Telephone:
02 9601 7900
Address:
Suite 1, 16 Norfolk Street, Liverpool NSW 2170
NEWS
16
December 2008
This purpose of this News page
is being replaced by the
web log, or
"BLOG" page now on this website.
Updated items, including the ability for visitors to comment will, mostly, from
now be posted on the
blog
page.
It is
unlikely this News page will be updated from now, but it will archived and
remain accessible, at least for the foreseeable future.
01
December 2008
Fee increase, other cuts deferred
The
lodgement fee at the NSW land titles office (or more correctly, the Land and
Property Information office within the NSW Department of Lands) for property
transfers increases from the current $92 to a whopping $184 (!!) from 1 January
2009. Whilst this fee was regularly increased in past years, it was
usually only by a few dollars, maybe by $2, or $4.
This
was one of the many outcomes of the recent NSW mini-budget. It seems that
the government is trying to make up, at least in part, the reduced stamp duty
revenues resulting from the slowing real estate property market... by slugging
an extra impost on the remaining fewer property transfer transactions.
But that's not all! Another
mini-budget outcome is
that
the NSW Government has deferred
previously legislated abolition of certain stamp duties. The following NSW stamp
duties will now be abolished as from 1 July 2012, with the original date shown
within parentheses:
27
October 2008
More Franchise updates
Well, the Allphones
(see more below) matters keeps on keeping on. Probably because of the outcome of
the Hoy case (also see more below), and most likely also resulting from
the current ACCC proceedings, in about late August 2008, Allphones issued to a
number of its franchisees, around 30, Notices of Dispute. Whilst it may not have
been in dispute with most of those franchisees, it would appear Allphones’ plan
may have been part of a pre-emptive attempt to resolve in some cases, and
prevent in others, disputes concerning issues arising from the Hoy litigation.
In doing so however, it also appears that Allphones was asking franchisees to
considerer compromising certain entitlements; the problem was though, how could
a franchisee consider negotiating and maybe compromise something that it didn’t
know what it was worth in the first place, or if the information it was given
was not complete? Well, it appears the ACCC got wind of this. Earlier this
month, the ACCC sought urgent interlocutory orders requiring Allphones to
correct and disclose particular information to franchisees. It also sought
orders stopping Allphones from refusing to allow its some of its franchisees to
sell their businesses to third parties in particular circumstances.
In another case, a few days’ ago the Federal Court sentenced Mr Bon Levi, who
the ACCC described as “one of Australia's most notorious conmen” to 10 months'
gaol (with 6 months suspended) after Mr Levi was prosecuted for contempt of
Court relating to businesses Mr Levi sold in 2006 and 2007 in defiance of the
Federal Court's orders.. The ACCC states that he has a long history of
defrauding Australians by setting up bogus franchises…”.
The contempt of court proceedings relate to businesses Mr Levi sold in
Melbourne,
Sydney and Perth in 2006 and 2007 in defiance of the Federal Court's orders.

TO DO:
Continue the news page on property fees and franchise disputes from the point at which it stops.

Data excerpts:
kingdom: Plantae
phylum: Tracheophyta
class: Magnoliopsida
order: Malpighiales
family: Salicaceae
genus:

REPLY TO THE TASK:
ARE YOU A FRANCHISEE or a prospective franchisee? The ACCC, in advice the ACCC
provides to prospective franchisees, states whilst franchising has many
attractive features, there are unfortunate examples where franchisees are
misled, but often, failure comes as the result of some franchisees failing to
adequately do their homework.
The ACCC’s advice includes that prospective franchisees:
-
speak to other franchisees who have been in that business as this will
reveal valuable information about what to expect and especially to equire
about and test claims by franchisors. Frank Alvaro has always advised
prospective franchisees to contact existing franchisees for this reason and
not to be afraid from asking pressing questions about how much real and
valuable support a franchisor provides after the commitment is made; and
-
engaging a legal
advisor (and also a business advisor) - which advice could save much more
than it costs - to review the legal documents. This is particularly useful
for those with little previous small business experience and the advice
could save much more than it costs.
28
August 2008
Franchise Updates
“the more things change…” It seems that it will now be a little while longer
before the final outcome the Hoy v Allphones matter (see below) is
resolved. Allphones has lodged an appeal to the Full Court of the Federal Court.
The matter is listed on 8 September 2008 and listed again for callover on 29
October 2008.
On the other hand, the Hoy case was on the money concerning the anomaly
raised in the Ketchell case (see below). The position adopted by Justice
Rares in the Hoy case concerning Ketchell was resolved by the High
Court of Australia yesterday.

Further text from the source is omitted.